Rating
Reviews and Comments
This is not a Jim Carrey film. This is a Peter Weir film. When encouraging my non-Carrey-fan friends to see the movie, this seems to be the point I make the most. This is about as far from Carrey's usual slapstick farces as you can get.
Director Peter Weir has crafted an intelligent, thought-provoking satire about the media and the unseemly extent to which it controls our lives. What we see, what we hear, even what we feel is, more than we'd like to think, a product of what the media feeds us for information. The Truman Show takes what is on the surface a preposterous situation but really a logical extension of the present undesirable situation, and it explores the kind of ramifications that situation has on both its allies and its victims. Yet this is also a comedy and a very well done one at that. Like all great narrative works, it can be experienced on different levels -- it can be enjoyed as a light and funny if bizarre comedy, and it can be scrutinized as a study of humanity, voyeurism, and the media. In fact, the insight of its statement on voyeurism recalls Rear Window, and the depth of its statement on the media recalls Network. While The Truman Show isn't as masterful as either of these two classics, I admire the ingeniousness with which director Peter Weir explores both subjects as one.

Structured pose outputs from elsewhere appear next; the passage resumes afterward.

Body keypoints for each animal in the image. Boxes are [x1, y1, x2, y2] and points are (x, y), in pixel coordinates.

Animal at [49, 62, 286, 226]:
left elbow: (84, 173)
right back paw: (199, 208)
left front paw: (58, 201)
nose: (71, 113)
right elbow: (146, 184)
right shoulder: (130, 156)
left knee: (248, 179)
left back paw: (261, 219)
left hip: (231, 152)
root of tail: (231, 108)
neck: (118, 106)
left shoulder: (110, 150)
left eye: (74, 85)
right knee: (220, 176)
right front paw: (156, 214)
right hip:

If you are unaware of the basic premise of The Truman Show, do not read further, and don't read any other reviews or critiques or plot synopses about the movie either -- just go see it. The rest of the review discusses elements of the plot best discovered through the viewing of the film.
The premise of the movie is, as you know if you are still reading, that Truman Burbank lives in the largest television set ever constructed. Equipped with thousands of hidden cameras, Truman's life -- since birth and unbeknownst to him -- has been broadcast on an immensely popular 24-hour television program. His wife, his best friend, the people he meets on the street -- they're all actors, hired to play roles in his life. What kind of mentality does it take to make a life-long career of playing a role in someone's life that, to him, is real? We see glimpses of his hired wife's real personality, and the rigid professionalism with which she treats her work is discomforting at best. We don't see much of his best friend's life outside the show, but, in a particularly chilling moment where we realize where his "heartfelt" words of comfort come from, we are given enough to use our imaginations.
The director of the show is Ed Harris, who doesn't appear in the movie for quite some time, after we discover the secret of the film one step ahead of Truman (a step ahead so we know what to watch for in his character, but only one step ahead, so we experience the stunning realization ourselves, too). I appreciated how the director was portrayed -- not just by Harris' great performance, but by the aura of power the movie shrouds about him. When he first speaks to Truman, from the heights of the skies, and says, "I am the creator of a television show," I thought he lingered after the word "creator" as if he liked the way the sentence sounded had it ended there. Maybe I'm wrong, and my imagination sparked that interpretation -- but even then, I would credit the movie for inspiring it. Directors are, or at least would like to be, the masters of their domains. Harris' character had the largest domain of all: what was, for one person, the full extent of reality.
What seems a minor cosmetic element to the movie but which, in reality, adds a whole new dimension to it is the brief cuts from Truman to assorted members of his television audience. A crowd of people in a bar. A man in a bathtub. Two old ladies on a sofa. What was disconcerting to me, but which I realized with some delight made perfect sense, was the distanced way in which the viewers watched. It's their favorite show. They watch it constantly. But it's just a show. Although they know full well Truman isn't aware his life is being broadcast all over the country, they fail to understand the ramifications of what that means. It strengthens the movie's stance on the intrusiveness of the media. He shouldn't have married Meryl on the rebound, one viewer thinks, discussing an event in Truman's life as if it were a scripted event in a different show that didn't involve the manipulation of someone's real, actual life. After what is undoubtedly the single most momentual event in Truman's life transpires, one viewer mumbles something to another that, while funny, also betrays the sheer lack of human understanding of the show's viewers. They're pawns of the media, enjoying the show because it's on, and it has a neat "gimmick" that one of the cast members is real.
Yet, as I say, the intellectual content of The Truman Show is not on the surface but just beneath it. Like the best movies with substance, they can be viewed and enjoyed as pure entertainment -- in this case, a lighthearted, whimsical comedy with laughs and innovation twined as one. Watch it that way, and think about what the movie has to say afterward.